At one point, Tepesch did a nice job of doubling-up on breaking balls to strike out Matt Joyce. He utilized only a few changeups but the curve was an effective change-of-pace for him on this night.
In the first inning, likely helped by adrenaline, Tepesch attacked the zone and worked quickly. He ran into trouble in both the second and third innings when his fastball command deserted him and he started to rush his delivery but he gutted through the game and made it through 7.0 innings without exceeding 100 pitches. When he ran into trouble with the fastball, he threw more breaking balls but, as a result, they lost effectiveness.
This was a very promising start for a pitcher that features the ceiling of a No. 3 or 4 starter. If he continues to pitch like he did last night, Tepesch looks like he could be ready to settle in at the back-end of the Rangers’ rotation.
Michael Wacha, RHP, St. Louis
I ranked Wacha extremely aggressively on my FanGraphs Top 100 prospect list earlier this year, placing him 24th overall. Wacha displayed wicked stuff during his brief pro debut in 2012 but prospect analysts pointed to the lack of a reliable breaking ball, small sample size results, and limited pitch counts (preventing him from turning the lineup over on a regular basis) as reasons why fans should temper their displays of enthusiasm.

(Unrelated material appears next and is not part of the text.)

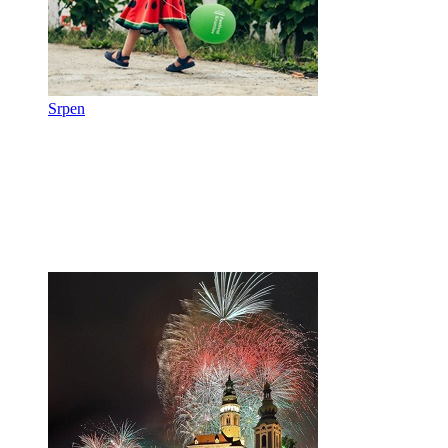
Srpen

The Cardinals organization placed a large amount of faith in the 2012 first round draft pick by challenging him with an assignment to triple-A to open the ’13 season. He made his first start of the year on April 7 and had mixed results. Wacha showed both good velocity and excellent life on his heater. His changeup also had excellent downward movement and flashed 70 potential (20-80 scale). Although the curveball needs significant work (currently showing 40-50 grade potential) he wasn’t afraid to throw the pitch in key situations and even doubled-up on the offering at times. Wacha worked quickly and showed outstanding athleticism on the mound, fielding his position well on three or four tough plays
On the down side, Wacha struggled mightily with his command, perhaps exacerbated by nerves. He constantly worked up in the zone and survived thanks to the overpowering stuff. Although he attacked the zone early in the count, he constantly fell behind and failed to strike out a batter in his four innings. Because he was behind in the count so often, he was unable to utilize his changeup as a strikeout weapon. The breaking ball has a long way to go to become a go-to pitch against big league hitters.
Wacha has a ways to go before he’ll be ready to assume a regular big league job. However, he continues to display the raw abilities that suggest he could develop into a key starter for the Cardinals.